Gli Artimanti/Linee Libere – Progetto Domino (Fabrizio + Il rinoceronte)

Identikit
Progetto Domino, che ha debuttato nel dicembre 2016 al Teatro India di Roma, nasce da un’idea di Irene Di Lelio e Manuel Capraro, giovani registi diplomatisi all’Accademia Nazionale d’arte drammatica Silvio d’Amico. Lui scrittore, produttore e regista di diversi spettacoli, lei assistente alla regia di Antonio Latella per, tra gli altri, Il Servitore di due padroni al Teatro Stabile del Veneto e allieva di Eugenio Barba oltre che regista di performance site specific e spettacoli teatrali. All’incontro tra i due segue quelle delle loro compagnie (gli Artimanti e Linee Libere) che danno il via a Progetto Domino. Insieme Capraro e la Di Lelio dirigono un seminario all’Università la Sapienza di Roma proprio sugli spettacoli presentati per il progetto: Fabrizio, scritto e diretto da Manuel Capraro e finalista al premio internazionale “Dante”, e il classico del Teatro dell’assurdo Il Rinoceronte di Ionesco, con regia di Irene Di Lelio.
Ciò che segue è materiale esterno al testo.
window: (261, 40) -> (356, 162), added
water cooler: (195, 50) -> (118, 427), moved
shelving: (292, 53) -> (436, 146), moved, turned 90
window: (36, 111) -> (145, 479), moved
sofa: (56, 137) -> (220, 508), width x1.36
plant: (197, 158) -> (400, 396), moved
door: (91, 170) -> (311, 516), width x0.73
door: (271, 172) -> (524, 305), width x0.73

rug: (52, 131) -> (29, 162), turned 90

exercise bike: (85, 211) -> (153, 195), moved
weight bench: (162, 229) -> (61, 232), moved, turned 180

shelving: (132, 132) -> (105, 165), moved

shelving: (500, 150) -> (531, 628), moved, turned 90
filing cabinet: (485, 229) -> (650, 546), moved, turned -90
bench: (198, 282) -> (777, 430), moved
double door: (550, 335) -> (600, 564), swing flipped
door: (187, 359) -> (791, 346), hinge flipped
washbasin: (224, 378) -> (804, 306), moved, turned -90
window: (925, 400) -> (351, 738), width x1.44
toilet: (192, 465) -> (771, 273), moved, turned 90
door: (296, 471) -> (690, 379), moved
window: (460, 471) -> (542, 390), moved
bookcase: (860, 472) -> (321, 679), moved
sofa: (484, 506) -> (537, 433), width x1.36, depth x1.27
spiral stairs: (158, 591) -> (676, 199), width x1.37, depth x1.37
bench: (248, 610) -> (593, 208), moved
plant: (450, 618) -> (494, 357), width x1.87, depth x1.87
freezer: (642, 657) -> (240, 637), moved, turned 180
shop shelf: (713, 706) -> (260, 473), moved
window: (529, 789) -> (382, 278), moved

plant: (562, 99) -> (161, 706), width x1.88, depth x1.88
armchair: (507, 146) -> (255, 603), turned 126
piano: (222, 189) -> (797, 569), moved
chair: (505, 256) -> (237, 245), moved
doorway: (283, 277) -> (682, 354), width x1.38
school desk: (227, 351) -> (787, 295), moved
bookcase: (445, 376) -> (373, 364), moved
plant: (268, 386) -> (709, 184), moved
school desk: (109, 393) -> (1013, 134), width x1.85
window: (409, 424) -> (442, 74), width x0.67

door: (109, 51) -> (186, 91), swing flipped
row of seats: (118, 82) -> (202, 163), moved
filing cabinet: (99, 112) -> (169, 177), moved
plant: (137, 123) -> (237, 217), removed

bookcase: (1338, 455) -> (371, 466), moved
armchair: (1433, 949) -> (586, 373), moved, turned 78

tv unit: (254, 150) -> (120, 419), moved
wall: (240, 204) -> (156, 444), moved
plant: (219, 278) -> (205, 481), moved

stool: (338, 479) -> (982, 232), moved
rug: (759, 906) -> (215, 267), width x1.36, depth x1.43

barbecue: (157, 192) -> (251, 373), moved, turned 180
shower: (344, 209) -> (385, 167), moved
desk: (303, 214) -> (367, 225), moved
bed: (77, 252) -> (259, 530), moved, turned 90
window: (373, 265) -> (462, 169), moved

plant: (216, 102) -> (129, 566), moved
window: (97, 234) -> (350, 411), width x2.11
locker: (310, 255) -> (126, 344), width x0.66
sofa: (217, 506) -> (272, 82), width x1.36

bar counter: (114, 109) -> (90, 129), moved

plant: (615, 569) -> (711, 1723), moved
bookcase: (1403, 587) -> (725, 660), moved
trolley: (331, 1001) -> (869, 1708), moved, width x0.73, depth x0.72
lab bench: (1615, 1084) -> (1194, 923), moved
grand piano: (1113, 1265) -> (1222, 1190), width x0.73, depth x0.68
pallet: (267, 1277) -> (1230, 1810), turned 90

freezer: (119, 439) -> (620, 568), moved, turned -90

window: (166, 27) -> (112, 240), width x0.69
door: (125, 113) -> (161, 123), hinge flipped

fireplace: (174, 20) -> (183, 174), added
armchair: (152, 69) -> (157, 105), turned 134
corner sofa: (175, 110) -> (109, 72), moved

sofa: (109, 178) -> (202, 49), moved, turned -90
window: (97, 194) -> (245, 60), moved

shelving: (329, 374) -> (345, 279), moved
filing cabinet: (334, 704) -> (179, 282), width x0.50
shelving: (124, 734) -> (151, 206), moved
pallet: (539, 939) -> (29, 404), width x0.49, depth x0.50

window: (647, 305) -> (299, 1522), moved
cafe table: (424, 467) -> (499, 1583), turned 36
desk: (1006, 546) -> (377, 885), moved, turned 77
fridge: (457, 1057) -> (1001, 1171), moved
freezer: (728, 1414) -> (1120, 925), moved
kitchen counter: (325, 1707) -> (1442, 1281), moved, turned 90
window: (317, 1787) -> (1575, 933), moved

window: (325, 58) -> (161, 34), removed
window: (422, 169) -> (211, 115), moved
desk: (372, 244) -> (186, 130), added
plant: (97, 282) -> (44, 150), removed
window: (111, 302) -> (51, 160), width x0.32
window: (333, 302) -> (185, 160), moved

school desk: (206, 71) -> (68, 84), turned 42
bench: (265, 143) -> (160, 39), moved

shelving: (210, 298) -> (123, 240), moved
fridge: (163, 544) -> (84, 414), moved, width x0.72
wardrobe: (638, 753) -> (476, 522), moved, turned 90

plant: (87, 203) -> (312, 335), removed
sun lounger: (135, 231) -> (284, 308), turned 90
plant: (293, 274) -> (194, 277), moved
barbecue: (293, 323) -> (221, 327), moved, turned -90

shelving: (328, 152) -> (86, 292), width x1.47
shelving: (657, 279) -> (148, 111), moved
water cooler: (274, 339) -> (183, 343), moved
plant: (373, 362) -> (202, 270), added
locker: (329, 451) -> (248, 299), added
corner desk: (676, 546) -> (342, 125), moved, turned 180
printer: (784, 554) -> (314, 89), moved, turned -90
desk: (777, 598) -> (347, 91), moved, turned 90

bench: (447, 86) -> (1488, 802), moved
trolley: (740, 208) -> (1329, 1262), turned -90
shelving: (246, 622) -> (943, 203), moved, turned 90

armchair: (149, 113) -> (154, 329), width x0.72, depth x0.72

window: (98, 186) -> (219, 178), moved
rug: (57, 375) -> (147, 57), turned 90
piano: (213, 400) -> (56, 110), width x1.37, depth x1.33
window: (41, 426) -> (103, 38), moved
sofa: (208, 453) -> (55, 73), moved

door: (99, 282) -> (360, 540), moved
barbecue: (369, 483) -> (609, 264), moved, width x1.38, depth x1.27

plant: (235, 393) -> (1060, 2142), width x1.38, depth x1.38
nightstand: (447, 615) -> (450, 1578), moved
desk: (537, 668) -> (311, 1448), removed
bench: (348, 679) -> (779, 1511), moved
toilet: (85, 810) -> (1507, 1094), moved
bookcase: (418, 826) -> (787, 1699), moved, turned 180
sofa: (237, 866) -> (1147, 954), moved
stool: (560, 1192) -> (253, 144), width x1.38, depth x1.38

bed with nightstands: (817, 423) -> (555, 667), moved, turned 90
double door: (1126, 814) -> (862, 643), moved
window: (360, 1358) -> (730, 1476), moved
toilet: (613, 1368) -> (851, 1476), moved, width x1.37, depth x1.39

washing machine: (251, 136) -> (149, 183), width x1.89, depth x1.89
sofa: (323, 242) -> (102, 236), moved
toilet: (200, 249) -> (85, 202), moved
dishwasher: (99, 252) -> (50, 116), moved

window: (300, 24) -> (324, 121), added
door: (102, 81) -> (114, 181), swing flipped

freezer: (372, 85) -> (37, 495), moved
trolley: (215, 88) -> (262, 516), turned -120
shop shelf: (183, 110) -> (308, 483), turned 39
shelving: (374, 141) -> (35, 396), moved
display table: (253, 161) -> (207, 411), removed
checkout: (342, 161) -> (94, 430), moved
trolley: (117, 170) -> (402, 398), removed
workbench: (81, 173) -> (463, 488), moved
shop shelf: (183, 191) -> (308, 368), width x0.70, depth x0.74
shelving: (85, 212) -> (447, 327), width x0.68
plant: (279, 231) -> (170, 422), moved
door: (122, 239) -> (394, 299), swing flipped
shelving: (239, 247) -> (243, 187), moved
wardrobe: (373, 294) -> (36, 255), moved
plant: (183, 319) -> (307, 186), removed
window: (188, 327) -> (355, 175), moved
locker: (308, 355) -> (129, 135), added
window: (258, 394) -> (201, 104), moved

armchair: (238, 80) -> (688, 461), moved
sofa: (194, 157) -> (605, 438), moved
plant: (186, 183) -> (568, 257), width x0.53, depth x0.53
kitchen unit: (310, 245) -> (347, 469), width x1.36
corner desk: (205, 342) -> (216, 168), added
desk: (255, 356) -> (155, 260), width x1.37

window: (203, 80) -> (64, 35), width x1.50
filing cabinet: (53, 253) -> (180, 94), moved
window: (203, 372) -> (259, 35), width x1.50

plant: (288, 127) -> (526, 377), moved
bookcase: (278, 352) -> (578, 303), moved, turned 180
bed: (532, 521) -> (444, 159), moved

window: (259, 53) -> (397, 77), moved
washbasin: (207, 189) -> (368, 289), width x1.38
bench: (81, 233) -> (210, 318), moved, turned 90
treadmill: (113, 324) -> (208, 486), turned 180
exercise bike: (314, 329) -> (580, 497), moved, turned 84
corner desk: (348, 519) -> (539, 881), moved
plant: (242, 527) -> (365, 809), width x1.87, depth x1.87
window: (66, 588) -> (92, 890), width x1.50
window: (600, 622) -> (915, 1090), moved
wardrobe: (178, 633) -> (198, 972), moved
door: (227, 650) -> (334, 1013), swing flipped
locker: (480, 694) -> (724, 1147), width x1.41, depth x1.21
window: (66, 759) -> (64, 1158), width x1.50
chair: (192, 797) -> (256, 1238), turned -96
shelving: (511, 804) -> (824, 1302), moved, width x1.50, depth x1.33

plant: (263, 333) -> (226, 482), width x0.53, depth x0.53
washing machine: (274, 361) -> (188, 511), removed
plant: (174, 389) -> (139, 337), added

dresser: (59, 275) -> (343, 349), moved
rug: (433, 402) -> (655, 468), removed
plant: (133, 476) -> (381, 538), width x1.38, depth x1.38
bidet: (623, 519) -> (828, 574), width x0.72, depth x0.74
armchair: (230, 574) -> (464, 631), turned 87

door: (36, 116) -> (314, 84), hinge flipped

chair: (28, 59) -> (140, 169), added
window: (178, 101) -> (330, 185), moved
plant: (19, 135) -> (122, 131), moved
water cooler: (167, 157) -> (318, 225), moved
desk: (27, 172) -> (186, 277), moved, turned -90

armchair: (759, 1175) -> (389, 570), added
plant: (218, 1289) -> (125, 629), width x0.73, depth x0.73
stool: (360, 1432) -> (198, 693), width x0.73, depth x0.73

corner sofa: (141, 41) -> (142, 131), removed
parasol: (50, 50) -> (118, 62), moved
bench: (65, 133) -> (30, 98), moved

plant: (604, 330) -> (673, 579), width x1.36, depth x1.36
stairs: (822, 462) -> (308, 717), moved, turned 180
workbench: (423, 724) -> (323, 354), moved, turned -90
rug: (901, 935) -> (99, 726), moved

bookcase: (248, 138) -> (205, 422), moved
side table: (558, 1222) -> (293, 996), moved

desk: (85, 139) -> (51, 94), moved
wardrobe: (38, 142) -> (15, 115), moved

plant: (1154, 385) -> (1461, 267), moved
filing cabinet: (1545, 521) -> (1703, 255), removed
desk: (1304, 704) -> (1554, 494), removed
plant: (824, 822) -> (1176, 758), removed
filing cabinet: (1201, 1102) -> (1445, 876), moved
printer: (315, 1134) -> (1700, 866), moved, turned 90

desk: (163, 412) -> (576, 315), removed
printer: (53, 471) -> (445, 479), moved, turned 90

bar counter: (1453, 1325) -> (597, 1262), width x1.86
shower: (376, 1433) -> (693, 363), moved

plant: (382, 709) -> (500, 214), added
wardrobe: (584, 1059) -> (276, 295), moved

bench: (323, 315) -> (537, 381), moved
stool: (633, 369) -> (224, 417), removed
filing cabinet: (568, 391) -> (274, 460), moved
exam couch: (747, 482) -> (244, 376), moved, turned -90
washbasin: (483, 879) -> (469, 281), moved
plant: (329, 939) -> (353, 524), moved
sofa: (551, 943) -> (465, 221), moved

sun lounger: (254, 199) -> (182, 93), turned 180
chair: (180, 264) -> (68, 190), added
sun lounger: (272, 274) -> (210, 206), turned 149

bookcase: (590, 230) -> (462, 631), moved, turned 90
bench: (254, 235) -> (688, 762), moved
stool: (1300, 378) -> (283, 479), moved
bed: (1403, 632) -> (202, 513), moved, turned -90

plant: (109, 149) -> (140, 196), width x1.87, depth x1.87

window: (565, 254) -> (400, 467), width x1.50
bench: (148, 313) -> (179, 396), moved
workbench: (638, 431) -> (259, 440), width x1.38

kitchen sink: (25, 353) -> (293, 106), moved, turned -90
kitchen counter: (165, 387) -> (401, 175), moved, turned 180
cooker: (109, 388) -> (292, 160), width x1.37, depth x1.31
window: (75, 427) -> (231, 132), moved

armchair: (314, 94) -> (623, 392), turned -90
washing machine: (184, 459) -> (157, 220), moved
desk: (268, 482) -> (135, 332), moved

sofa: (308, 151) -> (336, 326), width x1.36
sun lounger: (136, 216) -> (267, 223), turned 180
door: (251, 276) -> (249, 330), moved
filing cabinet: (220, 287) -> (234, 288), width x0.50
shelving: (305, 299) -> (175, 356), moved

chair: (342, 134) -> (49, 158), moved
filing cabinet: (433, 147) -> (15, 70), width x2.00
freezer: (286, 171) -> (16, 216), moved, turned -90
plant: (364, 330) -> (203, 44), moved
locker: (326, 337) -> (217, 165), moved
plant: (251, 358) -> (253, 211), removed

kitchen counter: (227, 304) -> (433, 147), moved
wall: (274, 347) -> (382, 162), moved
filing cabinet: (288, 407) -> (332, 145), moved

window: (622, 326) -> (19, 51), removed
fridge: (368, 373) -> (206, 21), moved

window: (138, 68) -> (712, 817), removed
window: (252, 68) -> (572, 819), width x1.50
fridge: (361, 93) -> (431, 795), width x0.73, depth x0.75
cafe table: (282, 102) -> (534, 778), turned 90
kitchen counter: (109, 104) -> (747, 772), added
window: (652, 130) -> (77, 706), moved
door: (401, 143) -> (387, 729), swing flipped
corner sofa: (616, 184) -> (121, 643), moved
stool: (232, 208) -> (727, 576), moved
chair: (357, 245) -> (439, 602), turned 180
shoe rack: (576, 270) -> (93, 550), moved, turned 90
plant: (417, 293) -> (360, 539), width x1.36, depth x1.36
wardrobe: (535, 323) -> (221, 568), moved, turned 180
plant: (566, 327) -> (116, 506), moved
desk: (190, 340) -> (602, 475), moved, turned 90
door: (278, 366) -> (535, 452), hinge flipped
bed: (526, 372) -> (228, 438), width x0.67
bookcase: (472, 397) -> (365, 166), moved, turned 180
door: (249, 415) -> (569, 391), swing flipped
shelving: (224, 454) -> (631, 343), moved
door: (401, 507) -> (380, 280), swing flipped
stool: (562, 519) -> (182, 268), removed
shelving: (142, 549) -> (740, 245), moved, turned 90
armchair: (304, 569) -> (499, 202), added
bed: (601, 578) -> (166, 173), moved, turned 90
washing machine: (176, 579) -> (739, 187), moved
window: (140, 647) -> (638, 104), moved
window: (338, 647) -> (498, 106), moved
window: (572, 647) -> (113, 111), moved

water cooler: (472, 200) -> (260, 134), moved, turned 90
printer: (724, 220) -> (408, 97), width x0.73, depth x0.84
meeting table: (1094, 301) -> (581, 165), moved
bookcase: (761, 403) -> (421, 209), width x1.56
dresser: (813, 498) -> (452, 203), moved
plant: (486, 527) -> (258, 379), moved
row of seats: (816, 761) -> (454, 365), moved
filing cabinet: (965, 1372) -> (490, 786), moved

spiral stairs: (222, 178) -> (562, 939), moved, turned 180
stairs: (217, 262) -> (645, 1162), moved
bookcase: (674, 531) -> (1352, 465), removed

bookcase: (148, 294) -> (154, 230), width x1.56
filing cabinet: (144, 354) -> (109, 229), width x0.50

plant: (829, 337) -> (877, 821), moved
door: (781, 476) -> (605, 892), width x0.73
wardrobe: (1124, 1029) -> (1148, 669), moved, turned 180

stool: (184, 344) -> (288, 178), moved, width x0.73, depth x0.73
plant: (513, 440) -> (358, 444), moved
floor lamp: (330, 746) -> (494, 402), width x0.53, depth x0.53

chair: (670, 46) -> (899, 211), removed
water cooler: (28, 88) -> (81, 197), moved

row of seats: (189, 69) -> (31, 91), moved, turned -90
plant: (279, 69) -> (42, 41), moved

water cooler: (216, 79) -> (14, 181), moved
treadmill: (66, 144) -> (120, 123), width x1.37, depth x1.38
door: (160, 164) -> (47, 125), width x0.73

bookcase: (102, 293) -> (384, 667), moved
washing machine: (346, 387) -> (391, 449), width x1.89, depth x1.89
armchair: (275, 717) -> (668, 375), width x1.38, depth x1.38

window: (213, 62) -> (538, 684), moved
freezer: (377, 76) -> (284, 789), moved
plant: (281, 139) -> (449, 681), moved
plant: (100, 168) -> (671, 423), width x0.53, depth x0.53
Spettacoli e testi molto diversi, che parlano però di due periodi storici spaventosamente simili dando forma a un teatro etico, oltreché artistico.

Perché vederlo?
Innumerevoli esistenze in una spirale da cui uscire sembra impossibile. Tre attori, Antonello Azzarone e Salvatore Costa (in scena sia in Fabrizio sia ne Il Rinoceronte) e Lorenzo Tolusso (in scena in quest’ultimo), continuano a cambiare pelle e con essa pensieri, corpi, possibilità, pur non riuscendo a sfuggire da un meccanismo di relazione tanto sottile quanto pericoloso: la legge del più forte, il desiderio di schiacciare gli altri che governa ogni mondo di cui abbiamo coscienza. Il tema della dominazione sull’altro esplode in questi due spettacoli, complementari, seppur lontani. Dalla contemporaneità della nuova drammaturgia di Fabrizio, al 1958 de Il Rinoceronte di Ionesco, ambientato però tra le guerre mondiali, il salto sembra lungo, ma le similitudini sono fin troppo eloquenti… se non inquietanti.